IIR analysis exemple

How to perform theoretical analysis of an IIR filter ? We present here on an example such an analysis.

We consider the following mean filter defined by the input-output equation: $$ s[t] = \frac{1}{2}s[t-1]+4e[t]+2e[t-1] $$ where $s[t]$ is the output and $e[t]$ the input.

Theoretical analysis

Basic analysis

The system is clearly linear (the output is simple linear combination of the input and the previous values of the output) and time-invariant (the linear combination is same for all $t$), so the input-output equation indeed corresponds to a filtering.

The system is causal as the output at time $t$ depends of the input and the output the time $t$ and before.

Transfert function

The transfert function $H(z)$ can be obtained by applying the $z$-transform on the input-output equation and using the properties of the $z$-transform (in particular, the time shift properties) $$ \begin{aligned} S(z) & = \frac{1}{2}z^{-1} S(z)+ 4 E(z)+ 3z^{-1} E(z)\\ (1-\frac{1}{2}z^{-1})S(z) & = (4+3z^{-1}) E(z)\\S(z) & = \frac{4+3z^{-1}}{1-\frac{1}{2}z^{-1}} E(z) \end{aligned} $$ then $$ H(z) = \frac{4+3z^{-1}}{1-\frac{1}{2}z^{-1}} $$ the region of convergence is $|z|> \frac{1}{2}$, the filter being causal.
◆ ◆ ◆ ◆ ◆ ◆ ◆
-- TASKS TO PERFORM --
[1] From the IIR filter analysis, transcribe the stretch from "IIR analysis exemple" through "and $e[t]$ the input.".
[2] According to the IIR filter analysis, why is the system linear and time-invariant? Answer in one to three sentences.
[3] Resume the IIR filter analysis from the point where it stops.
The records that follow have no connection to the IIR filter analysis.

-- ENTRIES SUPPLIED --
◆ ◆ ◆ ◆ ◆ ◆ ◆
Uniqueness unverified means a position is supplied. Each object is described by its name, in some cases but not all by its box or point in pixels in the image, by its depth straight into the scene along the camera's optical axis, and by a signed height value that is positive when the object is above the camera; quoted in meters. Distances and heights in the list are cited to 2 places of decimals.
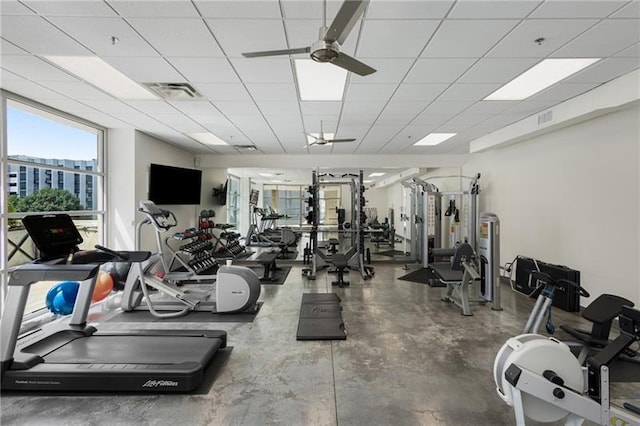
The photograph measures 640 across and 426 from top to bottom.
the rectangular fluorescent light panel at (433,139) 5.65 +1.46
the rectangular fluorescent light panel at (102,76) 2.87 +1.46
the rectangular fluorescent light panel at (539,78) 2.92 +1.45
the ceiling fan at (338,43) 1.55 +1.03
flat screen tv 5.63 +0.55
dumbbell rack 5.90 -0.94
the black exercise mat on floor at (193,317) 3.85 -1.40
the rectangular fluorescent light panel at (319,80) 2.97 +1.44
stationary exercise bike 1.63 -0.98
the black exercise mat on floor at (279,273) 5.72 -1.33
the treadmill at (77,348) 2.33 -1.26
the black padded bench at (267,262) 5.86 -1.02
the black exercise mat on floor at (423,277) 5.52 -1.35
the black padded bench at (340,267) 5.52 -1.04
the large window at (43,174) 3.60 +0.52
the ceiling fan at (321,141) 4.84 +1.15
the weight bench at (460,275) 4.16 -0.92
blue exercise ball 3.84 -1.11
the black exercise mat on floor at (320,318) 3.37 -1.39
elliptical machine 3.92 -1.06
◆ ◆ ◆ ◆ ◆ ◆ ◆
-- REPLIES --
[1]
IIR analysis exemple

How to perform theoretical analysis of an IIR filter ? We present here on an example such an analysis.

We consider the following mean filter defined by the input-output equation: $$ s[t] = \frac{1}{2}s[t-1]+4e[t]+2e[t-1] $$ where $s[t]$ is the output and $e[t]$ the input.

[2] The system is linear because its output is a simple linear combination of the input and the previous values of the output. It is time-invariant because that linear combination is the same for all $t$, so the input-output equation corresponds to a filtering.

[3]
Stability

$1$ is inside the region of convergence, then the filter is stable

Impulse response

We perform a partial fraction decomposition of $H(z)$

$$ H(z) = 4\frac{1}{1-\frac{1}{2}z^{-1}} + 3\frac{z^{-1}}{1-\frac{1}{2}z^{-1}} $$ The impulse response is then obtained by inversion of the $z$-transform, using the table and the time shift properties: $$ \begin{aligned} h[t] & = 4 \cdot \frac{1}{2^t} \Theta[t] + 3 \cdot \frac{1}{2^{t-1}} \Theta[t-1]\\& = 4\delta[t] + 11 \cdot \frac{1}{2^{t-1}} \Theta[t-1] \end{aligned} $$

Complex gain and frequency response

The complex gain is obtained from the transfert function: $$ \begin{aligned} \hat h(\nu) & = H(e^{i2\pi\nu}) = \frac{4+3e^{-i2\pi\nu}}{1-\frac{1}{2}e^{-i2\pi\nu}} \end{aligned} $$

The frequency response reads: $$ \begin{aligned} |\hat h(\nu)|^2 & = \left|\frac{4+3e^{-i2\pi\nu}}{1-\frac{1}{2}e^{-i2\pi\nu}}\right|^2\\ & = \frac{(4+3\cos(2\pi\nu))^2+9\sin^2(2\pi\nu)}{(1-\frac{1}{2}\cos(2\pi\nu))^2+\frac{1}{4}\sin^2(2\pi\nu)}\\ &= \frac{25+24\cos(2\pi\nu)}{\frac{5}{4}-\cos(2\pi\nu)} \end{aligned} $$ The filter is then a low-pass filter.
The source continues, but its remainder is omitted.